Our Grandfather’s Map
This September we observed the 100th Anniversary of the start of the First World War. The political, diplomatic and military maneuverings surrounding an act of terror would ignite a war that would cost nine million people their lives. The Allies became engaged in the First World War because a border had been crossed, Belgium sovereignty had been violated, people died in order to preserve a principle that was symbolized by a line on the map.
This September we also observed the 75th anniversary of the start of the Second World War. Hitler’s political, diplomatic and military maneuverings surrounding a pseudo-act of terror would ignite a war that would cost fifty-five million people their lives. The Allies became engaged in the Second World War because the Germans violated Poland’s sovereignty, people died in order to preserve a principle that was symbolized by a line on the map.
Although the result of the Second World War did not produce a free Poland, nor did we see a free Poland during the Cold War. Poland was one of the sparks which started the events that eventually produced the end of the Cold War. The Analyst and Observers during this time thought the end of history was near, the lines on the map would become less significant due to a new world order called globalization. We all hoped no one would have to die in order to preserve a principle symbolized by a line on the map.
We were wrong; the First Gulf War was fought because the political, diplomatic and military maneuverings of Saadam Hussein’s Iraq had to be stopped in order to maintain the principle of sovereignty. Iraq’s invasion of Kuwait crossed a line on the map. These lines represent Middle Eastern and African states which were constructed during colonial times and are artificial. The Allies hoped to make the costs extremely high on the Aggressor to discourage any leader who would change these lines on the map by force. It was hoped by the leaders in the Post-Cold War environment the borders would be left alone so no one would lose their life fighting over a line on the map. This seemed to work; until 2013 and the start of the events that have lead up to the formation of ISIS.
This September we have observed on the contemporary scene political, diplomatic and military maneuverings surrounding an act of terror by Islamic State (ISIS). Some have argued this is a direct result of the Allied invasion of Iraq. I am sure the invasion and the mistakes the Allies (especially the U.S.) made contributed to the anarchy we see, however, the lines on the map that symbolize states in the Middle East no longer represent the principles of sovereignty. The Allies have been fighting trying to preserve these states since the First World War.

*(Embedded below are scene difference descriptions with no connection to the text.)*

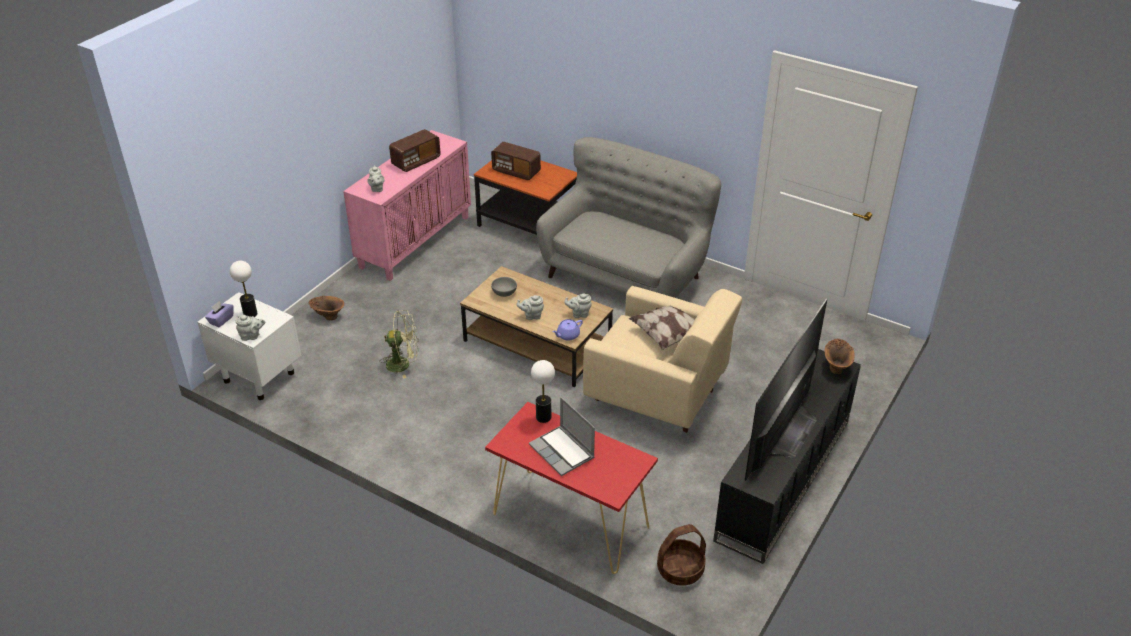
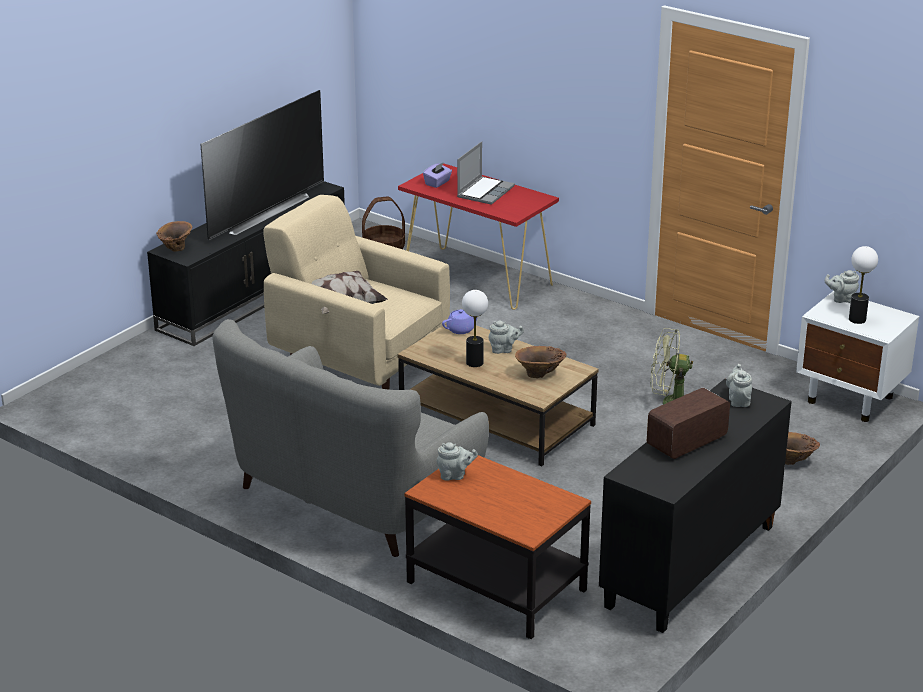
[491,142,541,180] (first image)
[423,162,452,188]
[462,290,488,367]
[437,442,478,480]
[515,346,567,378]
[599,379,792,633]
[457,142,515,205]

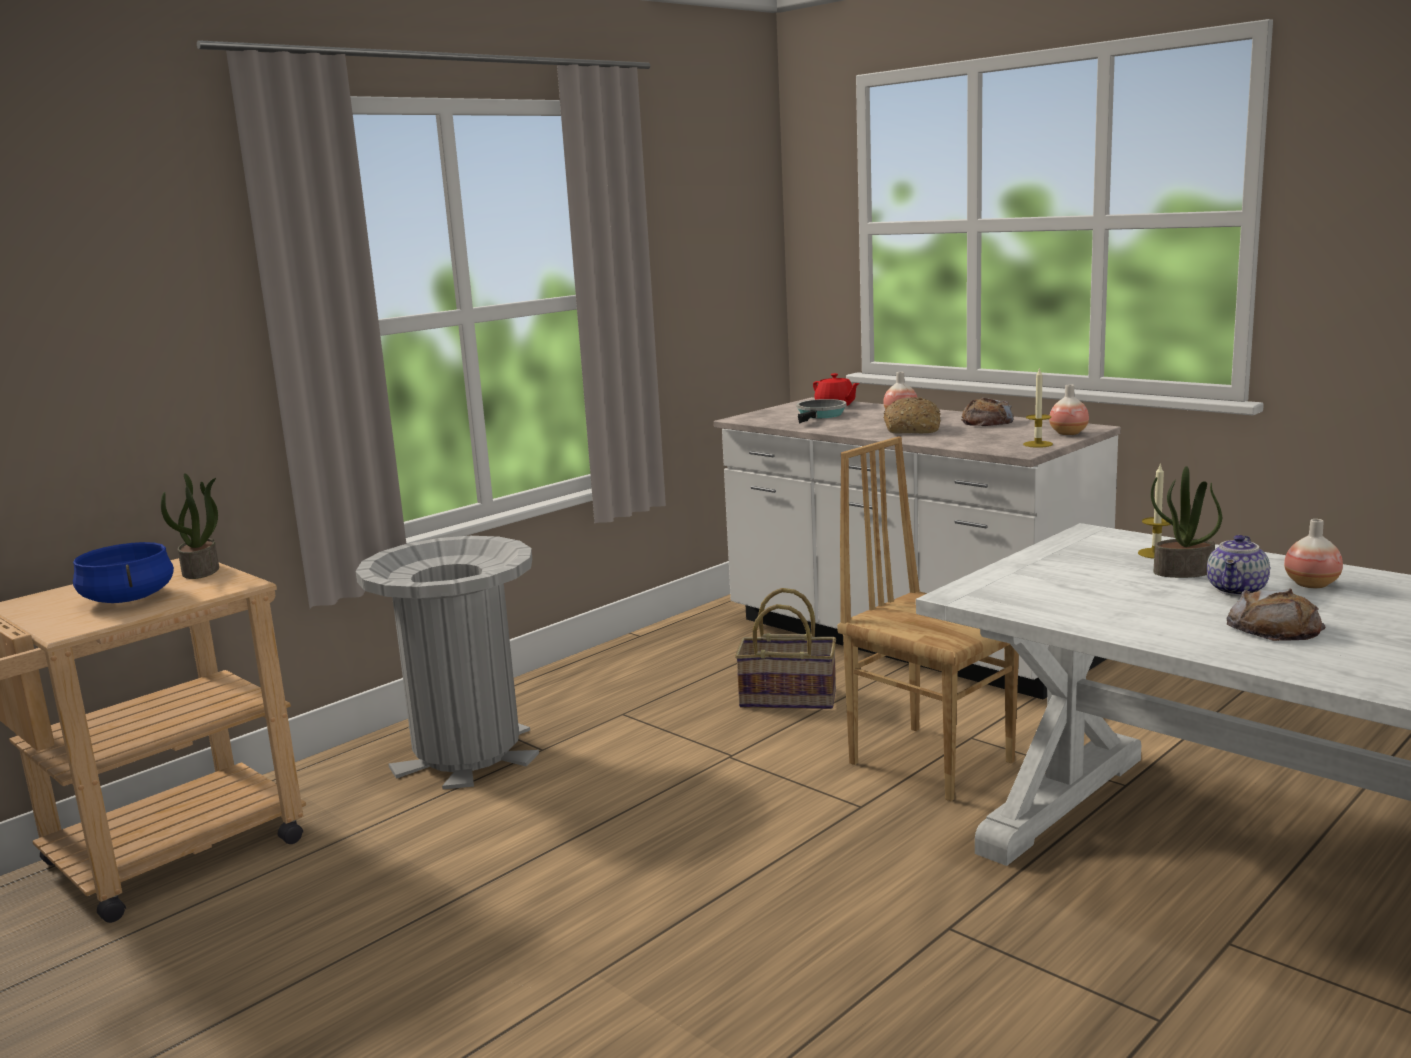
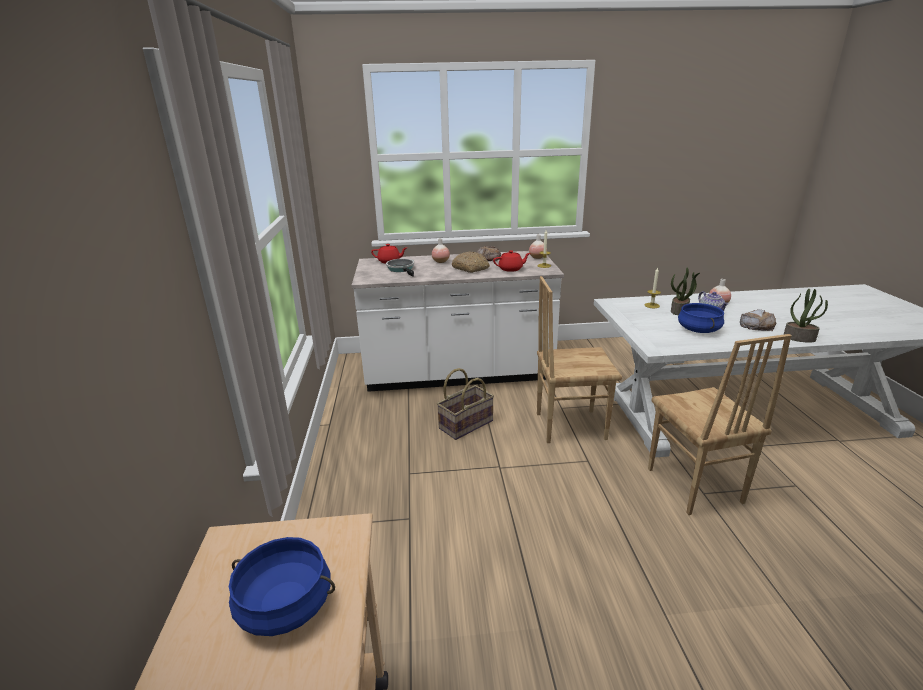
[356,536,539,789] (first image)
[493,250,530,272]
[648,334,792,515]
[678,303,724,333]
[783,289,828,343]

As the Secretary of Defense and Joint Chief of Staff testified before the U.S. Senate on September 16th, their answers struck me; they both seemed fixated on the border between Iraq and Syria even though the border is non-existent and it is just a line on the map. Before we send people to die for a line on the map, shouldn’t the map reflect the actual sovereignty of the States involved in the region?

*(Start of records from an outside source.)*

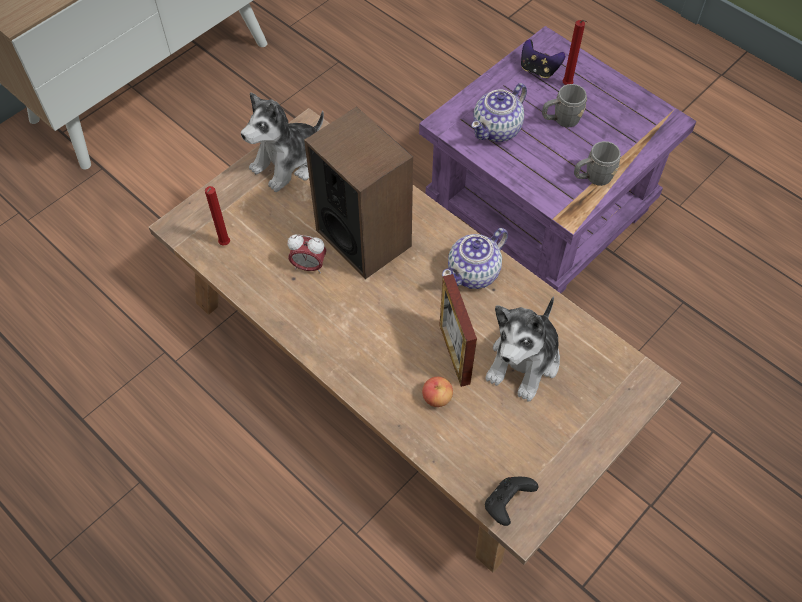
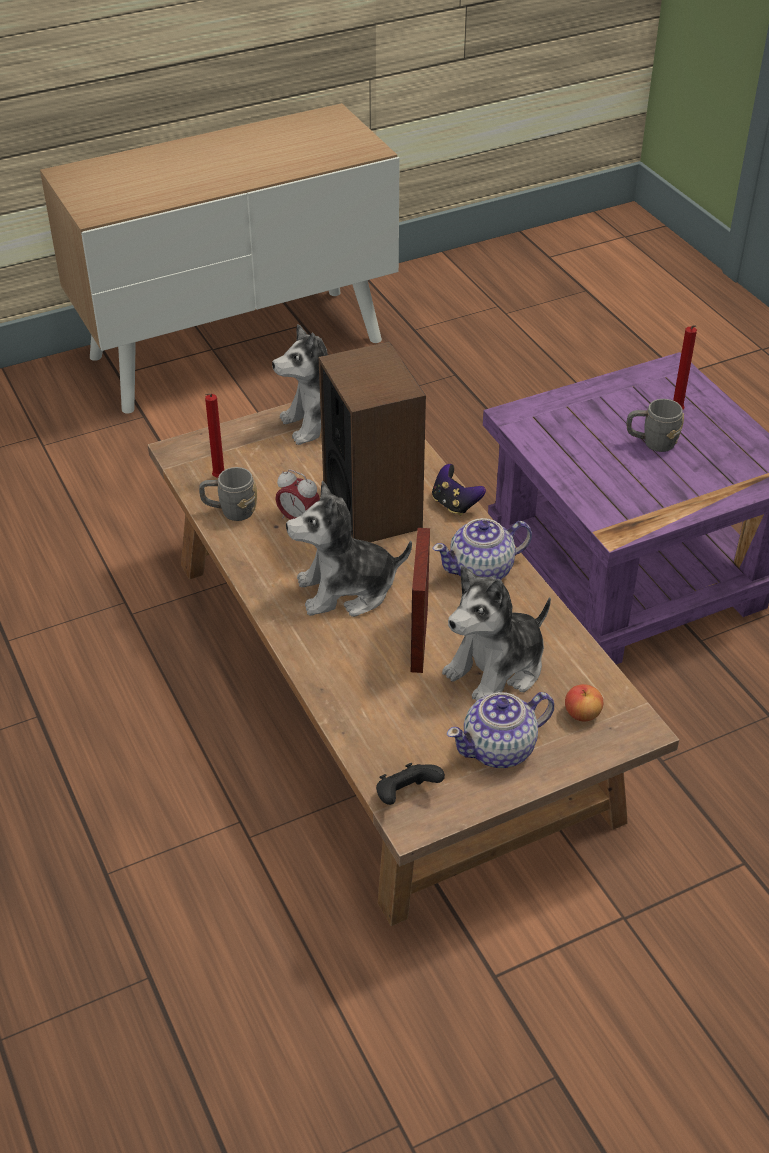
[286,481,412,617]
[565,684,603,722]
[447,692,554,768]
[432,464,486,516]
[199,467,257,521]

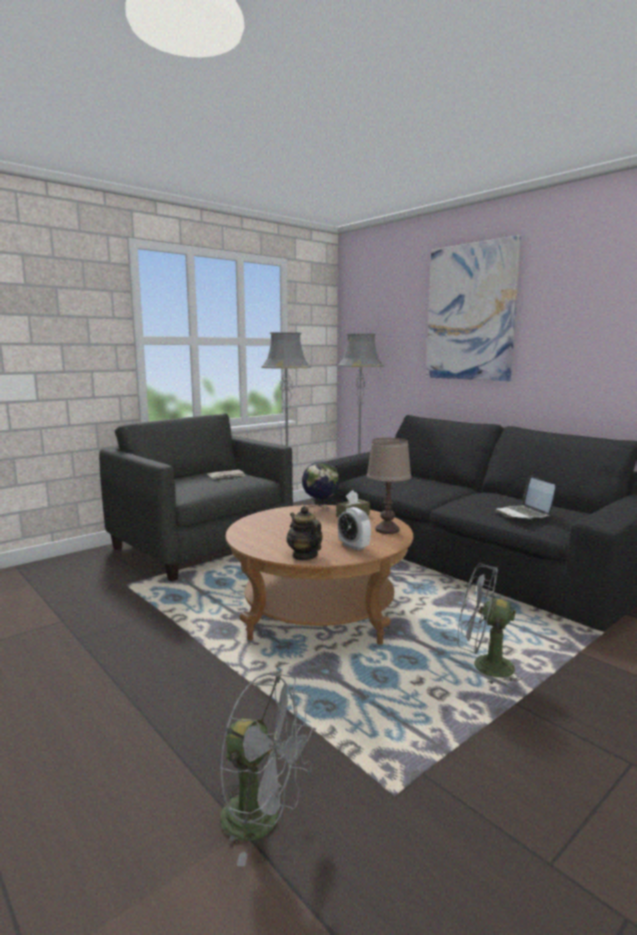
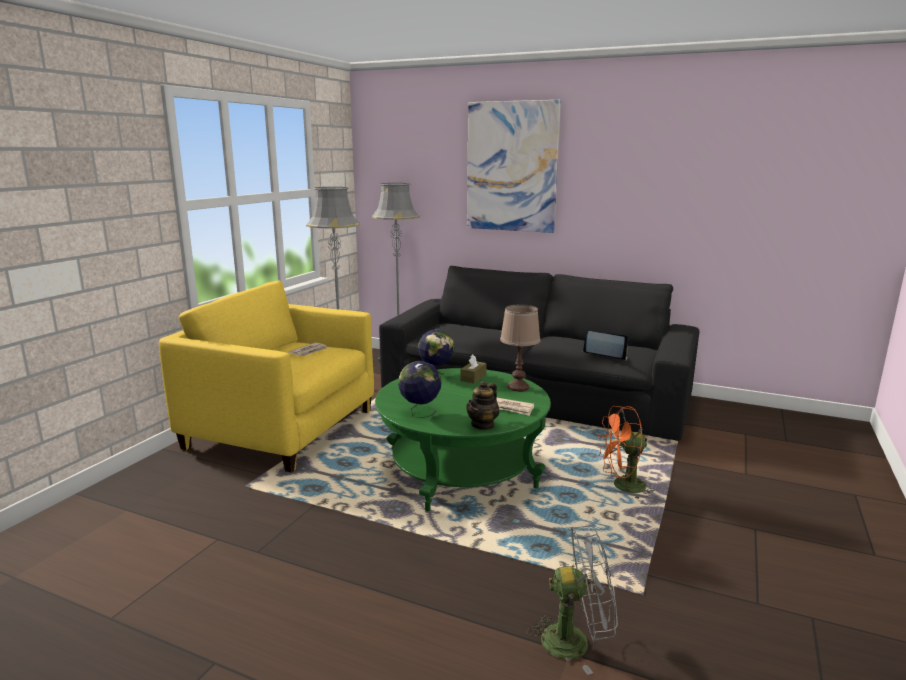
[398,361,441,418]
[496,398,534,416]
[159,280,374,473]
[375,368,551,511]
[598,406,655,500]
[466,381,500,430]
[583,331,628,361]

Instead of war, maybe we should encourage the merging of the Sunni area into a Sovereign State or have the Saudis or a Sunni majority state administer the area? Could this be why there are no Arab states willing to put ground forces in the area? The people in the region see, the states as constructed, are going to have to reform or die. They are waiting to see if the established sovereign states (Saudi Arabia, Turkey, and the Gulf States) will reform and fight ISIS or perish. On the other hand, the Allies who are calling for a coalition of ground troops (but not their own) are arguing for a war to preserve states who are not really sovereign and whose boundaries are represented by our Grandfather’s Map. This ideological divide must be solved before we send people to die because of a principle represented by a line on the map.